Web sites that are not about writing, books, publishing, can
of course get away with limiting the scope of their content. If your
business is repairing washing machines, you can have a “blog” that endlessly
recycles a half-dozen “posts” like “Things People Do That Damage Their Washing
Machines” and “The Right Place to Put Your Washing Machine” and “Quick Fixes
for Washing Machine Problems.” Since you can spend your days either repairing
washing machines or writing, and you presumably prefer to spend them repairing
washing machines, you don't have to write anything about yourself at all; your
web site doesn't have to show your age, gender, or color, much less your
political views. Your “blog” can be ghostwritten by a professional hack
writer—I've done that. Your customers are there to learn about washing
machines; they're not interested in you.
My business, web site, and customers, are a different kind.
I'm not here to “polarize” people. I don't think people need
to be “polarized.” I think truth often emerges from the conflict between the
errors on either side of a dichotomy.
Nevertheless, I'm picking up a lot of angst in cyberspace
about the fact that socialism has not turned out to be the direction of
the future, that people around the world are not turning to global
totalitarian government as a savior. Ooohhh, please, don't mention nasty old
politics to them! That would be as mean, as cruel, as mentioning football to them
the day after their school was eliminated from the championship round!
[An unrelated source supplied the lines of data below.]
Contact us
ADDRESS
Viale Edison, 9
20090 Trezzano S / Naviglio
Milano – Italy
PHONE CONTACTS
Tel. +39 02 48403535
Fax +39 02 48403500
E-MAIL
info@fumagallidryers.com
And seriously, I have to say: most of the time my political
issues aren't yours, and some of the time I may even be on your side, but if
you want me to stay away from political topics, then so should you. For
example, The Right Words at the Right Time, Volume 2, Your Turn, may be
a feel-good read but it's also a political...screed! If political topics
are too “polarizing” or “hurtful” for you, don't read it!
If you have a hardier sort of mind, of course, this book is a
feel-good read, and despite its being written by non-celebrities and containing
very little celebrity gossip, you'll probably enjoy it.